Q: Talk about publishing as an alternative to seed patenting. What would that look like?

Dr. Lorrin Pang: Yes, well one more thing about patents. Always remember, whoever is on the patent is liable. Now that’s very interesting. If you’re on the patent and you’re making money from the royalties, and something goes wrong, you’re liable. I asked Monsanto a long time ago when we were on speaking terms.

I asked ‘aren’t you afraid of the liability if something goes wrong? You’re on the patent’. They said that in order to use the liability issue you have to show damage and negligence. We’ve shown no negligence because the FDA hasn’t required the safety testing. This is the perfect set-up, the perfect storm. Yeah, there was harm.

Or one day there will be harm to the environment or health, but hey we just followed what the regulator said. They said it was substantially equivalent. Hey! Great setup. Great setup guys. In the old days, remember I’ve never taken a patent in my life, but some of my stuff that I worked on was patented.

I lived on publications. Publications means you get it out. You share it. You’re respected for your publications. And your career is based on how many publications you have; not how many patents you have. But your money nowadays is based on the patents and royalties. And you look at that graph that was in “Time Magazine” near the end of my PP.

When the crossover occurred, it was very strange when the government said ‘we don’t have any money for research, give it to the industries’. The industries automatically patent, they don’t publish. It’s a secret. Why in the world would you publish and you divulge your secret when you could be making money.

But academics live on publications. Now why is that? Because a lot of academics is not patentable. Mathematics doesn’t patent. You get credit like ‘hey you proved a theorem’. We worship you. You get appointments to wherever you want. You give lectures. You get an equivalent of the Noble Prize. But you don’t patent. That’s how it should work and that’s how it could work. So don’t let them tell you ‘oh if you don’t believe in patents you’re naive’.

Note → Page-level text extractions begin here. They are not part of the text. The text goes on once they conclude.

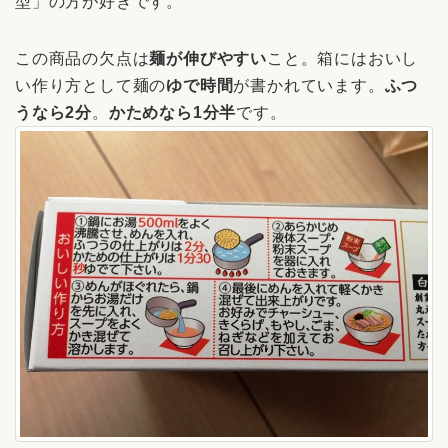
型」の方が好きです。
この商品の欠点は
麺が伸びやすい
こと。箱にはおいし
い作り方として麺の
ゆで時間
が書かれています。
ふつ
うなら2分
。
かためなら1分半
です。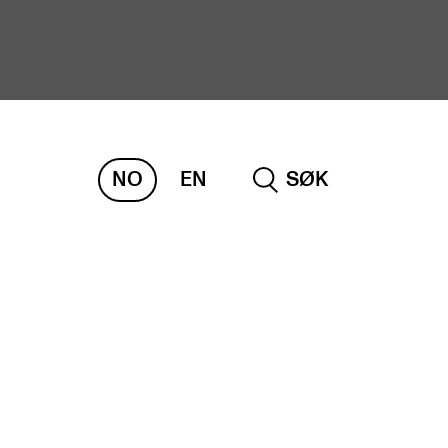
NO
EN
SØK
ORSKNING
ERM
REMAH
rdART
osjekter
blikasjoner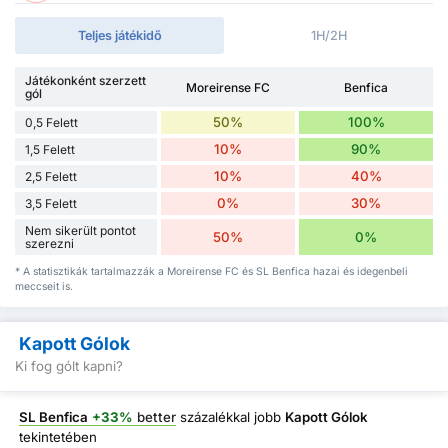
Teljes játékidő
1H/2H
Játékonként szerzett
Moreirense FC
Benfica
gól
50%
100%
0,5 Felett
10%
90%
1,5 Felett
10%
40%
2,5 Felett
0%
30%
3,5 Felett
Nem sikerült pontot
50%
0%
szerezni
* A statisztikák tartalmazzák a Moreirense FC és SL Benfica hazai és idegenbeli
meccseit is.
Kapott Gólok
Ki fog gólt kapni?
SL Benfica
+33%
better
százalékkal jobb
Kapott Gólok
tekintetében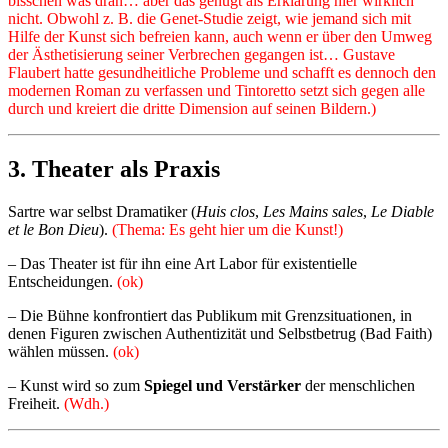
bisschen was dran… aber das genügt als Erklärung hier wirklich
nicht. Obwohl z. B. die Genet-Studie zeigt, wie jemand sich mit
Hilfe der Kunst sich befreien kann, auch wenn er über den Umweg
der Ästhetisierung seiner Verbrechen gegangen ist… Gustave
Flaubert hatte gesundheitliche Probleme und schafft es dennoch den
modernen Roman zu verfassen und Tintoretto setzt sich gegen alle
durch und kreiert die dritte Dimension auf seinen Bildern.)
3.
Theater als Praxis
Sartre war selbst Dramatiker (
Huis clos
,
Les Mains sales
,
Le Diable
et le Bon Dieu
).
(Thema: Es geht hier um die Kunst!)
– Das Theater ist für ihn eine Art Labor für existentielle
Entscheidungen.
(ok)
– Die Bühne konfrontiert das Publikum mit Grenzsituationen, in
denen Figuren zwischen Authentizität und Selbstbetrug (Bad Faith)
wählen müssen.
(ok)
– Kunst wird so zum
Spiegel und Verstärker
der menschlichen
Freiheit.
(Wdh.)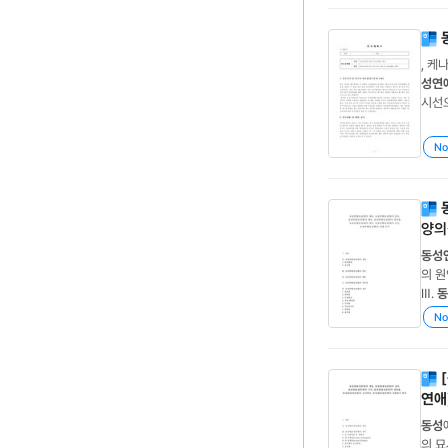
, 케
성연
시선
성
...
심으
No
양의
동성
의 원
Ⅲ.
동
혹설2
No
는 자
[
연애
동성
의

Q: Just to be clear, if someone published the info, would they be licensed?

The companies make money. So let’s look at how this thing works. We develop a product. I didn’t take the patent. The company made the product, and they sold it. They didn’t get royalties on the patent but they made the product. Also, the process of making the product can be a secret. It’s like a kind of cooking fluke. I made brownies. Did I take the patent on brownies? No.

We all enjoy brownies. But the secret process of making brownies cheaply, quickly, tastier with organic food can be patented. So that’s how we were making it. Now if they actually made it themselves and took the patent, like I said, if they put a lot of effort.

It would be okay with me. They were big, bad companies. The company took the patent. They are not supposed to influence the decision on regulation. If the company appeared when we were regulating for the World Health Organization , and said ‘well I think this is safe’, people would say ‘okay, leave your data here; please leave the room’.. They could give us what data they have. But they would not really divulge to try to influence whether or not we would push forward.